You’re a disgusting old woman. If I hear any more of that talk, I’m likely to slap the face of you, even if you are the Queen’s nurse. Go away before you spoil my afternoon.
THE OLD WOMAN.
I could speak to the Queen and have you beaten, do you know that?
THE FOOL.
Woman, go away. I do not want to be bothered by the
old and the garrulous. I am composing a love-song.
THE OLD WOMAN.
Has any one ever loved you, I would like to know? Now if it were that young prince who is staying with us, he would have some right to make love-songs–if what they say is true, that every woman he meets on his journey falls in love with him. Even our own Queen, I am thinking. But only three days does he stay in any place, and then he is up and gone on his long journey that nobody understands the reason or the end of, from the east to the west. He is too wise to be held by such toys as love.
THE FOOL.
Then he is more a fool than I.
THE OLD WOMAN.
Who should know about love, if not a man who has been
loved by many women and by great queens? But you,
what do you know about it?
THE FOOL.
The trouble with the old is that they forget so many things. I am sorry for you, woman.
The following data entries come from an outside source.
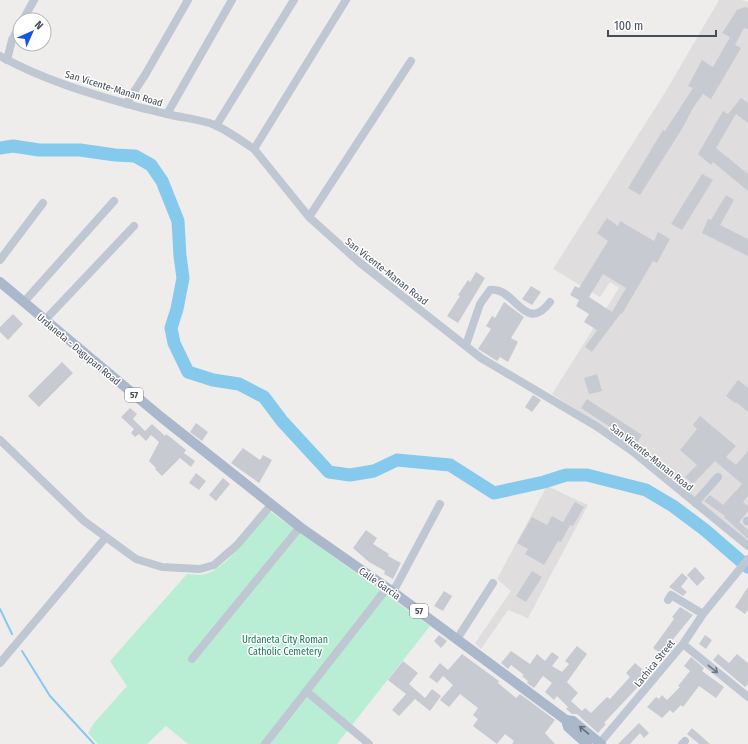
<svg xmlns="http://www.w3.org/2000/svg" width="748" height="744" viewBox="0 0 748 744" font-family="'Fira Sans Condensed',sans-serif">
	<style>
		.education { fill: #e0ddde }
		.green { fill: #b9eed4 }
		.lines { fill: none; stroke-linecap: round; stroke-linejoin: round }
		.stream { stroke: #85caec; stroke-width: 2 }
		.river { stroke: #85caec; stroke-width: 13 }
		.building { fill: #c8cad2; fill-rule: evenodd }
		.minor { stroke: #bfc7d2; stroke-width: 8 }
		.major { stroke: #abb8cc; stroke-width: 10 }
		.oneway { stroke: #6f7884 }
		.oneway2 { stroke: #636d7c }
		.labels { text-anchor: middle; stroke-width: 3; stroke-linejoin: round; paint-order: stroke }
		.shield { fill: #fff; stroke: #7c828c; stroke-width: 1 }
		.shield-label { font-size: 9px; font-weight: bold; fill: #444d5a }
		.street-label { font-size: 10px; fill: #444d5a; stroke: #fff }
		.park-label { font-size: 10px; fill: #157b54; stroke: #fff }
	</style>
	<rect width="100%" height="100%" fill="#efecec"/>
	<!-- education -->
	<path class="education" d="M719,0H741L748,2V543L639,450L552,394L619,288L610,282L600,297L553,269L666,91Z
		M547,486L588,505L528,618L508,610L481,649L475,643L511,591L497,579Z"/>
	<!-- green -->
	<path class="green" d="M271,512L430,626L337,744H188L166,726L147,744H98L88,733L94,723L127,686L110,661L187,574C191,574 195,575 199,575C224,574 248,535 263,517Z"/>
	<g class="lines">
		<!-- stream -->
		<path class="stream" d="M0,609L12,634
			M22,651L50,696L94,744"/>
		<!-- river -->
		<path class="river" d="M0,148L13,146L39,150H80L115,155L135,156L151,165L162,181L178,221L180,256L183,278L177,309L171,328L174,343L188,372L213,380L239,384L264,397L282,421L329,472L350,475L374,471L397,460L450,465L494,493L544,482L566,475H587L646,490L673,506L705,530L748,567"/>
	</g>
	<!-- building -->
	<path class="building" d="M745,7L748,8V29L744,28L735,45L741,48L711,99L703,94L693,108L682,129L640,195L628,188L663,130L665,131L693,88L688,86L702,60L713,67L730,37L722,33L737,10Z
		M741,98L748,103V123L736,114L716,148L748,174V191L713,162L711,165L698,154L723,111L728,114Z
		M702,174L713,180L682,230L671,224Z
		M726,195L734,200L720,225L748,239V256L702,233L708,219L711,220Z
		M607,218L618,226L620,221L654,241L658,232L670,239L657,263L653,261L622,314L621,313L592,352L585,347L597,330L584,322L589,314L576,306L579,300L570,295L575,286L579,288L608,241L597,233ZM603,274L626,288L612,312L589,297Z
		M476,272L485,278L458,323L447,316L460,296L458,295L468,280L470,282Z
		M531,286L541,292L532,305L522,299Z
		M504,302L524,317L511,338L518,342L508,362L500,357L497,361L478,349L491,329L486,326L492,316L495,318Z
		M13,314L23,324L8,340L0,332V327Z
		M62,362L73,373L39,407L28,396Z
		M597,374L602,391L589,394L584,378Z
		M738,380L748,388V412L736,402L735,403L726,396Z
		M533,395L541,400L532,412L525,407Z
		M587,399L642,435L636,444L581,408Z
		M130,408L137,414L133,419L145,431L152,424L165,436L166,434L174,440L186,450L184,453L195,461L191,467L180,458L162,476L155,469L156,468L149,461L159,442L151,435L146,441L139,434L135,437L131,433L134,429L121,417Z
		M700,416L736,446L726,457L736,465L748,451V496L743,502L748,506V511L739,522L748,530V539L724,517L725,516L704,501L710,495L723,505L742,484L715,461L693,484L685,477L697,465L680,450L697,429L693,425Z
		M196,423L208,432L202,441L190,432Z
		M243,448L260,460L263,455L272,460L259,483L231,463Z
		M196,473L206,481L199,490L189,483Z
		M223,478L230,484L216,501L209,495Z
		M575,502L584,507L573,526L570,525L561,542L558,541L544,565L525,554L528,549L517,543L532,517L547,525L552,516L563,522Z
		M366,530L377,538L373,544L389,554L388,556L401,563L393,579L384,574L385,571L369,562L353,548Z
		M695,567L705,578L697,586L687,575Z
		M532,571L542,577L526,602L516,596Z
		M682,573L688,578L681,587L687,592L683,596L669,587Z
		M748,587V610L745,614L735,607Z
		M444,591L452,596L443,611L434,606Z
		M680,607L693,615L670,643L672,645L664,656L653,648L674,619L672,617Z
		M439,635L447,641L441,648L434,641Z
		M705,635L712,640L706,649L699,644Z
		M577,646L587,654L567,682L578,693L571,701L582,711L585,708L591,713L607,697L610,699L630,677L626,673L635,663L649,675L604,723L606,724L598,733L577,714H572L566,709L568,707L557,696L554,700L545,692L552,683L543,676L534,688L527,683L528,681L522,676L524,675L511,665L508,669L501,663L511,651L530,664L537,654L545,661L552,652L559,657L552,666L562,672L569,664L565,661Z
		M462,654L499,681L498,683L516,698L520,694L555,720L545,733L555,744H512L514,741L505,734L497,744L473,726L478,719L473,715L478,708L460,694L449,707L440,700L453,685L443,676L437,683L429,677L440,663L448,670Z
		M718,654L729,663L737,654L748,663V684L745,687L713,660Z
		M691,657L704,668L702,671L724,687L716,698L699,686L683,707L681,705L673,713L670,710L662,718L647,707L656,697L659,699L662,695L667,700L680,687L678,686L690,671L684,666Z
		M403,661L418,673L409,684L425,698L432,689L441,696L430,711L415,699L399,716L392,710L406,694L388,680Z
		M639,723L649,733L644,738L640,733L630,744H618Z
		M692,728L710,744H699L687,734Z"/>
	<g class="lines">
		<!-- minor -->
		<path class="minor" d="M23,20L34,0
			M0,56C43,80 91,94 138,107C147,109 157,112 167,114C183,118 199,119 215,125C228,131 242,141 254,149L309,217L359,262L481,358L596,426L632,451L748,546
			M7,60L12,40L20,25
			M126,104L145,75L188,0
			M167,114L232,0
			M216,126L294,0
			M254,149L346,0
			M309,217L411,61
			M0,260L43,203
			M24,302L114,201
			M45,320L134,226
			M466,345L480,304L490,290C514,285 525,336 550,302
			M0,440L84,521L136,559L162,567L200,569L214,565L237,545L271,505
			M695,503L718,477
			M747,521H748
			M393,592L440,504
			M668,600L671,595L703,614
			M457,639L493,583
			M683,644L748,697
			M192,659L300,527
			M0,663L106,537
			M306,691L369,744
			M265,744L387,588
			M599,744L683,644L703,614L748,559
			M682,744L685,741"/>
		<!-- major -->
		<path class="major" d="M0,282L161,417L300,527L393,592L566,720L573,721L601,744
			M566,720L568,727L587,744"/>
	</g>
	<!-- one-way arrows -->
	<defs><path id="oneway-shaft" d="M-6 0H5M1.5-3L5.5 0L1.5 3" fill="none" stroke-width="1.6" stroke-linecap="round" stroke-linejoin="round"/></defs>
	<use class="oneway" href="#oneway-shaft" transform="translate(713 669) rotate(38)"/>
	<use class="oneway2" href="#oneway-shaft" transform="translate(584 730) rotate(-140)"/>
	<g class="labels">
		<!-- shield labels -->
		<g class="shield">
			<rect x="125" y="388" width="18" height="14" rx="3"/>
			<rect x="410" y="604" width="18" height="14" rx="3"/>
		</g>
		<g class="shield-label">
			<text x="134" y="398">57</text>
			<text x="419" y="614">57</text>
		</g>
		<!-- street labels -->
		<g class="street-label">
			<text transform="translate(114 88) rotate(17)" y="4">San Vicente-Manan Road</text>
			<text transform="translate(387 271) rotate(38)" y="4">San Vicente-Manan Road</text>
			<text transform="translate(79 349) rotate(40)" y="4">Urdaneta - Dagupan Road</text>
			<text transform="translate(652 457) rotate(38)" y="4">San Vicente-Manan Road</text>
			<text transform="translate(380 583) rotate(35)" y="4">Calle Garcia</text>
			<text transform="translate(654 663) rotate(-51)" y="4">Lachica Street</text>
		</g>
		<!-- park labels -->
		<g class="park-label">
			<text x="285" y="643">Urdaneta City Roman<tspan x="285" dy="12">Catholic Cemetery</tspan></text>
		</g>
	</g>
	<!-- north arrow -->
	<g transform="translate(32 32) rotate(45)"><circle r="19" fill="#ffffff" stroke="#b4b8bd"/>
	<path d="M0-3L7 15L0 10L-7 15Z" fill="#1756de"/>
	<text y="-6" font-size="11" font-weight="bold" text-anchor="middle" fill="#444d5a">N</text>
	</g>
	<!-- scale -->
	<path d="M608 30v6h108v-6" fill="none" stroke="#444d5a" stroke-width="2"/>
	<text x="614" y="30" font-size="12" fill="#444d5a" stroke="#ffffff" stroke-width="3" paint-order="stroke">100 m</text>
</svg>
You think yourself wise, but the fool that sits at the Queen’s doorstep and looks at her as she passes, and she never seeing him at all, is wiser than you.
THE OLD WOMAN.
I have wasted enough words with you. I will go away
and sit in the sun and think of the days when there were heroes.
She goes.
THE FOOL.
And I will make a song about love. I will make a song
about the love that is too high for pride and too deep for shame.
The door has opened, and the young Queen stands looking down at him.
THE QUEEN.
What is that, fool? What are the words you are saying?
THE FOOL.
( kneeling )
I was speaking of a love that is too high
for pride and too deep for shame.
THE QUEEN.
And whose love is that, fool?
THE FOOL.
It is the love of all who really love,
and it is the only love worth making a song about.
THE QUEEN.
( smiling )
And how do you come to be so wise as to know about such things?
THE FOOL.
I know because I am a fool.
THE QUEEN.
I am well answered. And you are not the only fool in
the world, I am thinking. But tell me, fool, have you
seen any of the Prince’s men here?
THE FOOL.
No, but I have heard that the ship is being got ready for sailing. . . .
THE QUEEN.
( rebukingly )
I did not ask you that.
( She is about to go, but turns back,
and gives him a piece of money.)
This is for you to buy wine with and get drunken.
You are not amusing when you are sober.